AT & T in the compilation, pushl assembly instructions equivalent to the following:
. 1 subl $ 4 , # ESP% of the value of the stack minus the ESP register stack 4, because the stack grows downwards
2 Movl EAX%, (% ESP) # EAX register into the value of the ESP register points to the place
AT & T in the compilation, popl assembly instructions equivalent to the following:
. 1 Movl (ESP%), the value of #% EAX EAX register into the top of the stack
2 of ADDLs $ 4 , plus 4% ESP # stack, the stack is equivalent to a position upwardly rollback storage unit
AT & T in the compilation, Call instruction is a function call, a call address, for example, call 0x12345 assembly instructions equivalent to the following:
1 pushl% EIP (*) # push the current EIP register
2 movl $ 0x12345, EIP% (*) # 0x12345 to this number immediately put EIP register
Then special note here, the above operation does not exist actually corresponds to two instructions herein with "(*)" to look specially marked, two actions are done by hardware disposable, but for security reason, EIP register can not be modified and used directly.
AT & T in the compilation, RET instruction with the instruction corresponding to the call, a function return instruction, the instruction RET is equivalent to the following compilation:
. 1 popl% EIP (*) # the current top of the stack a stack of storage units into the EIP register
Also here there is no operation command corresponding to the actual, this action is finished disposable hardware.
3 assemble a simple C language program analyzed and assembly instructions execution
Enter the ls command to see the "Code" and "LInuxKernel", because the directory "Code" in accordance with "experimental building" the convention is to use the directory to save the user to write code, so the next "Code" directory to operate.
The C code used in the experiment are:
1 // main.c
2 int g(int x)
3 {
4 return x + 4;
5 }
6
7 int f(int x)
8 {
9 return g(x);
10 }
11
12 int main(void)
13 {
14 return f(6) + 1;
15 }
在命令行下输入" vi main.c"命令打开文本编辑main.c文件,按"i"键进入输入状态,如下图所示:
接下来在文本编辑器VIM中按“Shift” + “:”进行文本编辑的命令模式,输入“wq”就可把代码保存到main.c中,并退出VIM编辑器,但是我遇到了一个问题就是在插入模式下按照前边操作是无效没有反应的,我的解决方案是:按ESC退出编辑模式,此时的模式为“NORMAL”模式,然后再输入冒号,接着输入“wq”,再按回车键即可,如下图所示:
然后使用gcc main.c命令编译main.c这个代码文件,这时会生成一个目标文件a.out,它是可执行的,但此时看不到任何信息,可以通过echo $?命令查看这个程序的返回值,该C语言程序的结果为11,如下图所示:
接着可以把main.c编译成一个汇编代码,可使用gcc -S -o main.s main.c -m32这个命令,如下图所示:
此时我们可以看到main.s汇编文件还有一些“.cfi_”打头的字符串以及其他以“.”打头的字符串,这些都是编译器在链接阶段所需的辅助信息,可以通过在VIM中输入“g/\.s*/d”命令删除所有以“.”打头的字符串简化main.s里的汇编代码,注意在这里VIM编辑器要在“NORMAL”模式下输入“:”,再输入“g/\.s*/d”命令,按回车键即可,如下图所示:
接着我介绍一下在上面main.s文件中新出现的汇编指令leave指令,还有与leave指令相对应的enter指令。

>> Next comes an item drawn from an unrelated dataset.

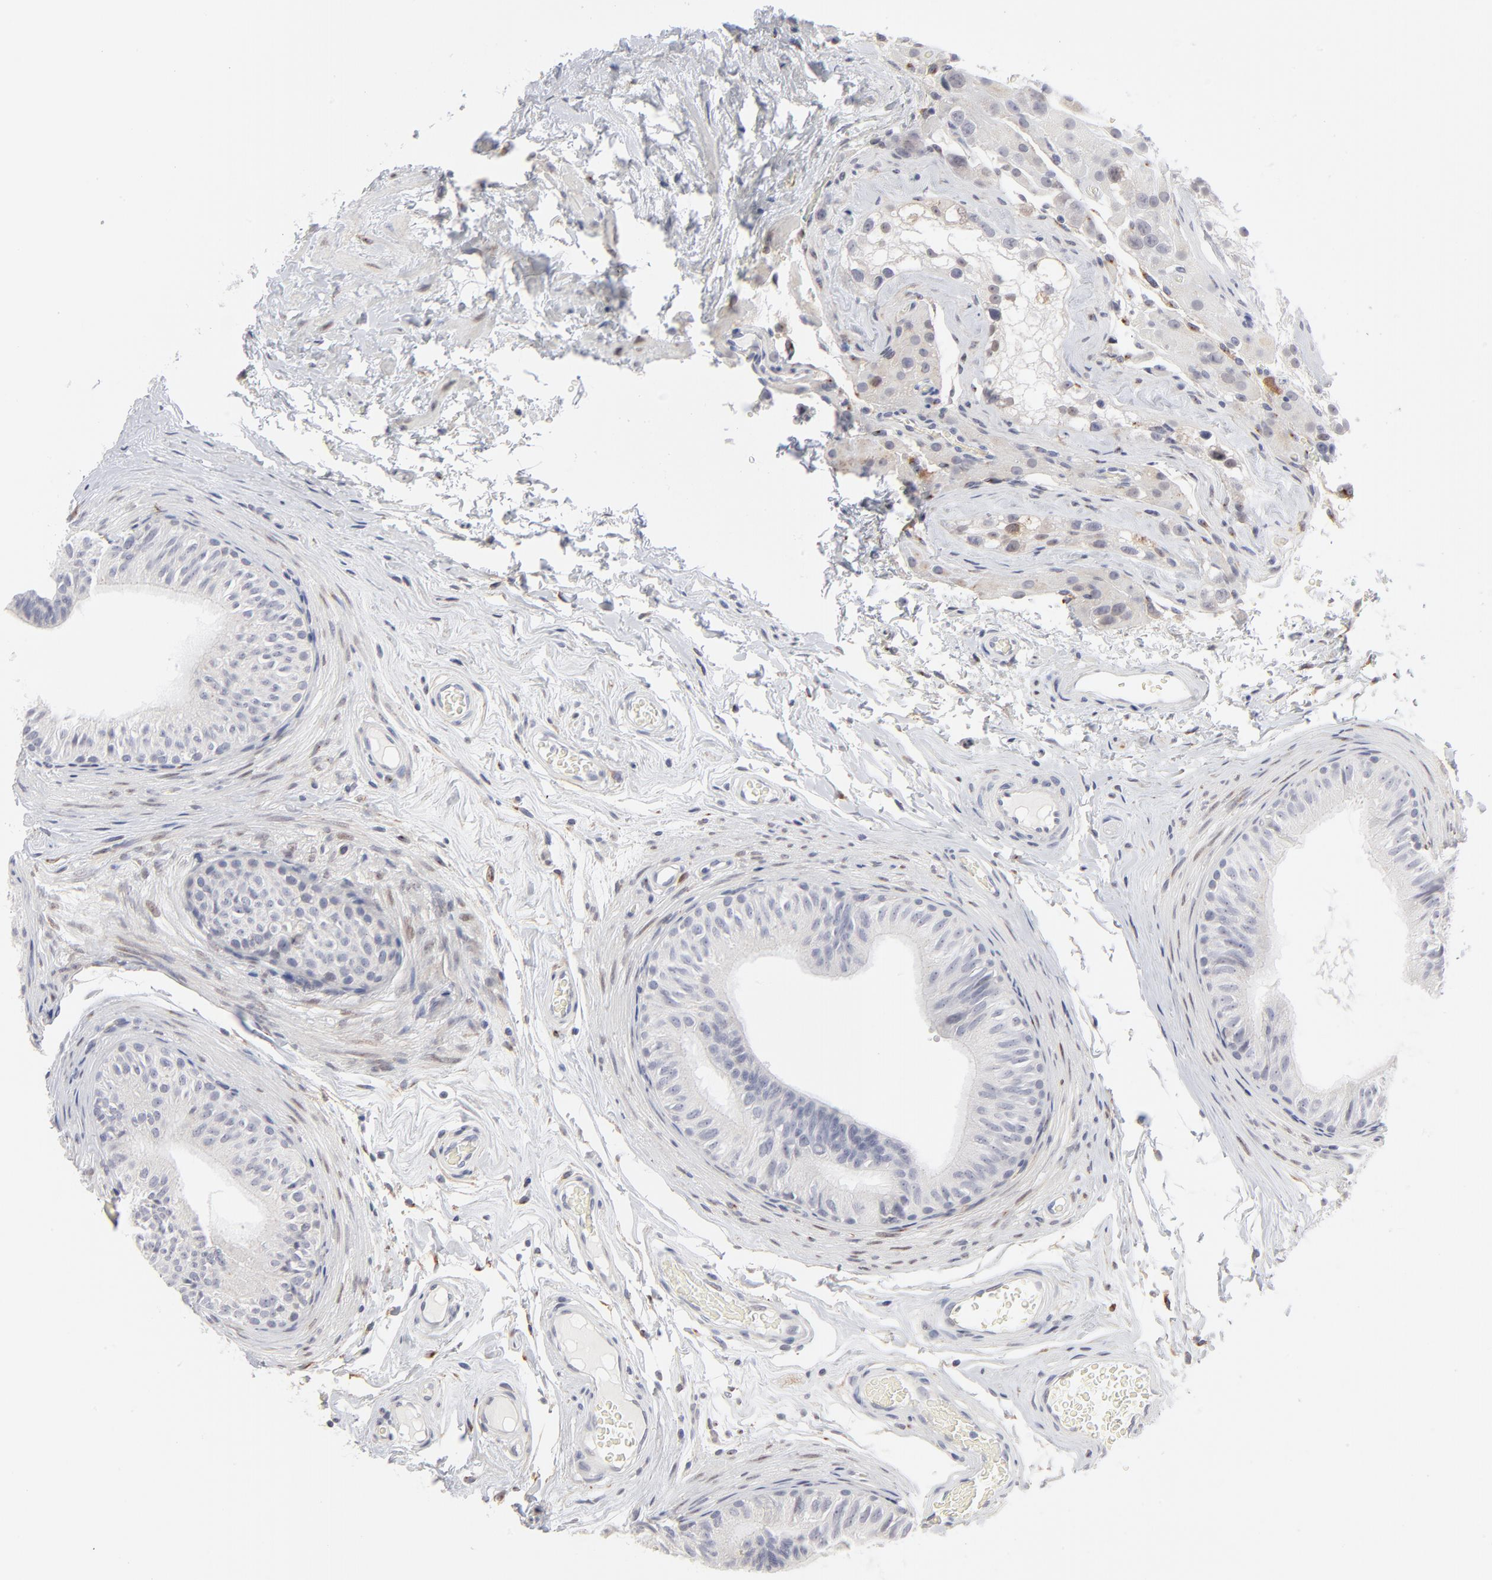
{"staining": {"intensity": "negative", "quantity": "none", "location": "none"}, "tissue": "epididymis", "cell_type": "Glandular cells", "image_type": "normal", "snomed": [{"axis": "morphology", "description": "Normal tissue, NOS"}, {"axis": "topography", "description": "Testis"}, {"axis": "topography", "description": "Epididymis"}], "caption": "Immunohistochemistry photomicrograph of benign human epididymis stained for a protein (brown), which shows no positivity in glandular cells. Brightfield microscopy of IHC stained with DAB (brown) and hematoxylin (blue), captured at high magnification.", "gene": "AURKA", "patient": {"sex": "male", "age": 36}}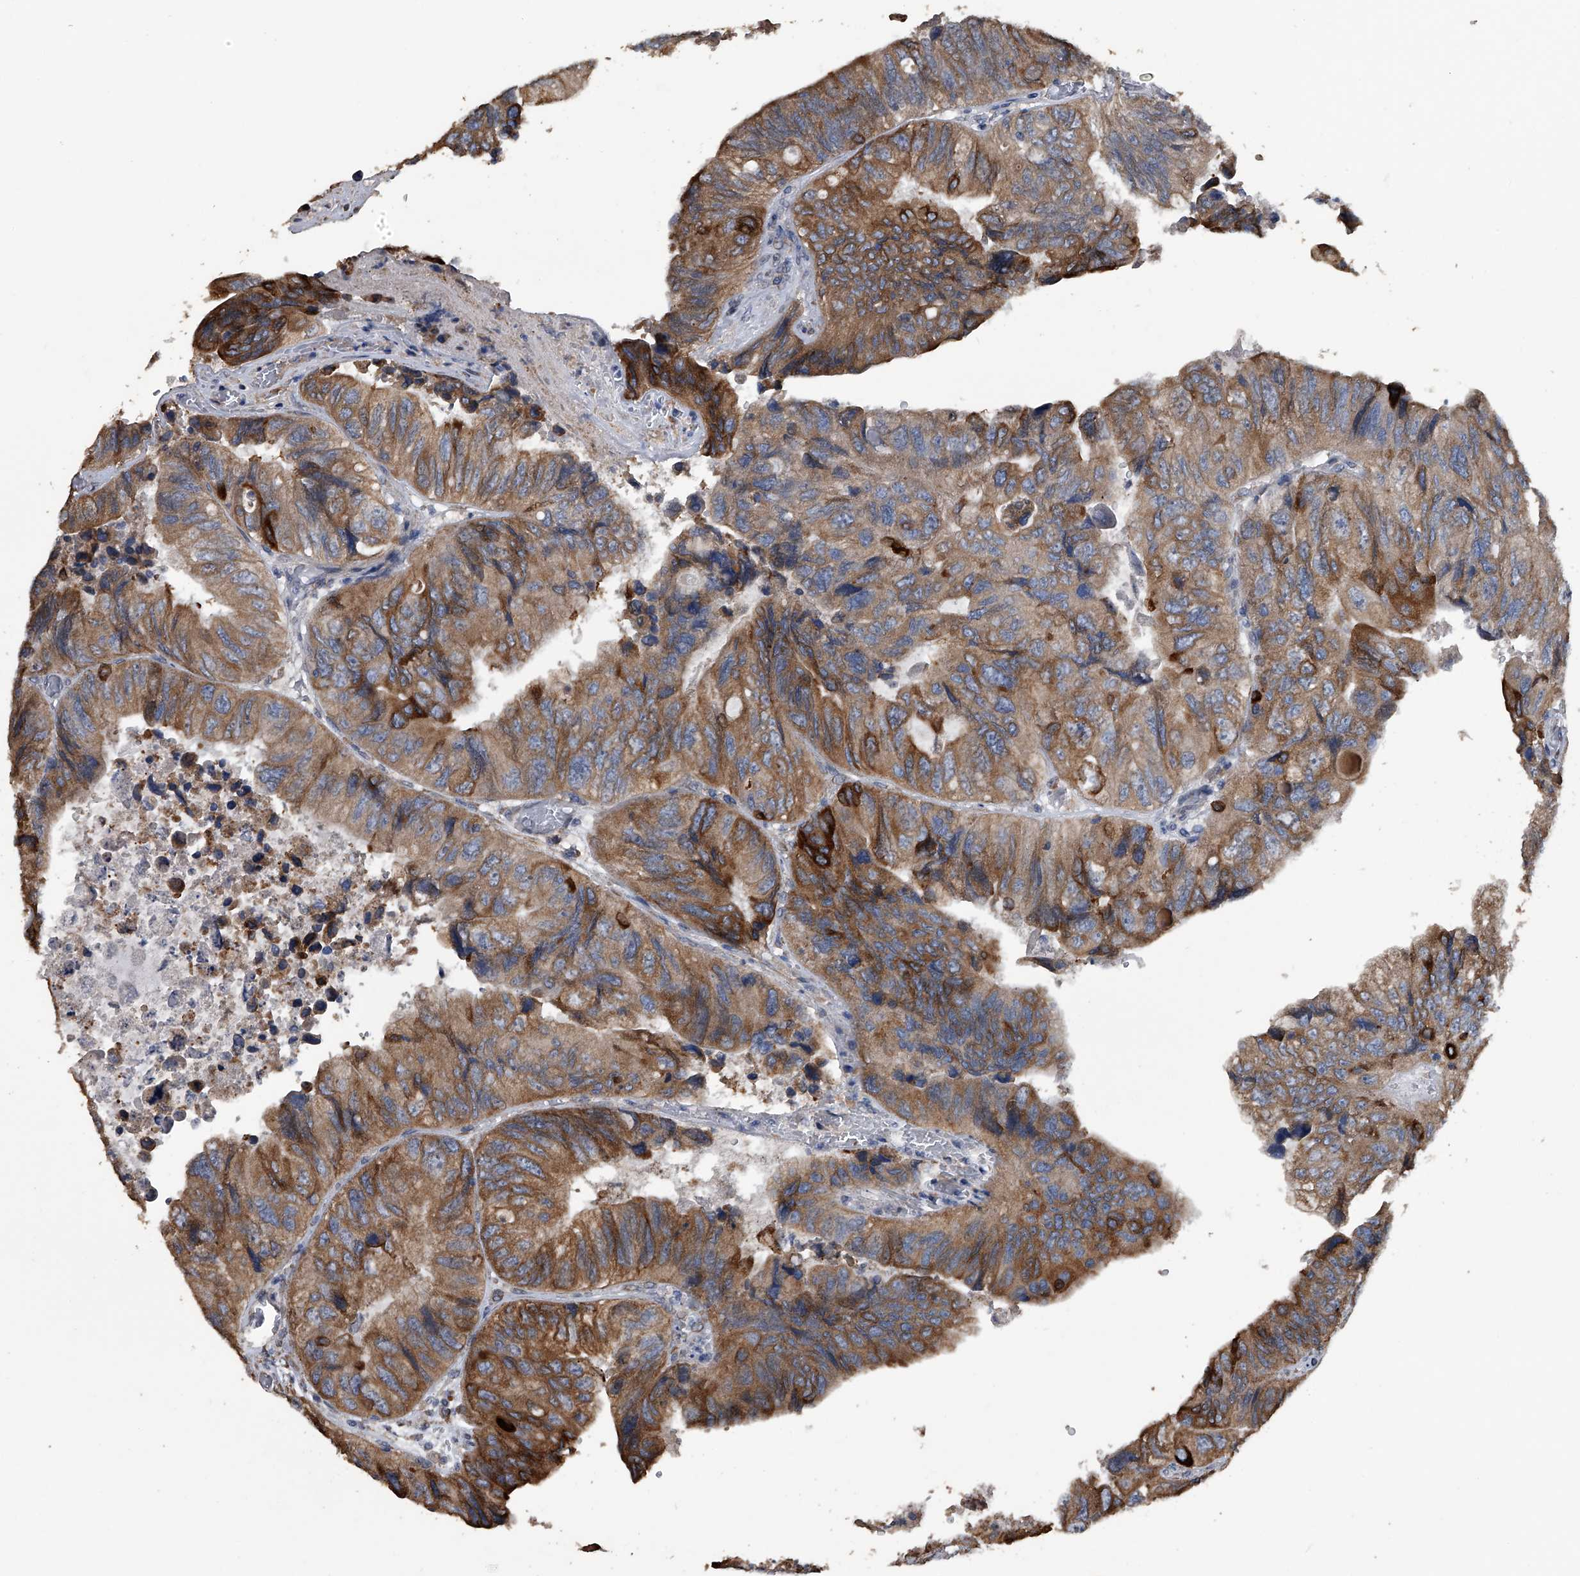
{"staining": {"intensity": "strong", "quantity": "25%-75%", "location": "cytoplasmic/membranous"}, "tissue": "colorectal cancer", "cell_type": "Tumor cells", "image_type": "cancer", "snomed": [{"axis": "morphology", "description": "Adenocarcinoma, NOS"}, {"axis": "topography", "description": "Rectum"}], "caption": "Immunohistochemistry of colorectal cancer demonstrates high levels of strong cytoplasmic/membranous expression in about 25%-75% of tumor cells.", "gene": "PCLO", "patient": {"sex": "male", "age": 63}}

leave指令用来撤销函数堆栈,等价于下面两条指令:
1 movl %ebp, %esp
2 popl %ebp
enter指令用来建立函数堆栈,等价于下面两条指令:
1 pushl %ebp
2 movl %esp, %ebp
最后对该C语言程序的汇编代码进行分析:
首先假定堆栈为空栈的情况下EBP和ESP寄存器都指向栈底,而且为了简化起见,我们为栈空间的存储单元进行标号,压栈时标号加1,出栈时标号减1,如下图所示:
下面是我的分析过程:
我在分析汇编代码时movl 8(%ebp), %eax中的间接寻址产生了一个误区:我以为使用ESP寄存器变址寻址,是ESP寄存器向上移动两个标号,导致我后边的分析出了差错。后来翻看课本对间接寻址的定义,才知道是EBP寄存器存储的数值加8,ESP寄存器不移动。
4 总结
在本次学习中,我通过课本,再一次回顾了存储程序计算机工作模型以及基本的一些的汇编语言,重点是再一次深入理解了函数调用堆栈相关汇编指令,如call/ret和pushl/popl,还有leave和enter,并通过自己动手实践将一个C语言代码程序在Linux环境下运行,同时反汇编C语言程序,最后自己分析了汇编代码是如何在存储程序计算机工作模型上一步步执行的。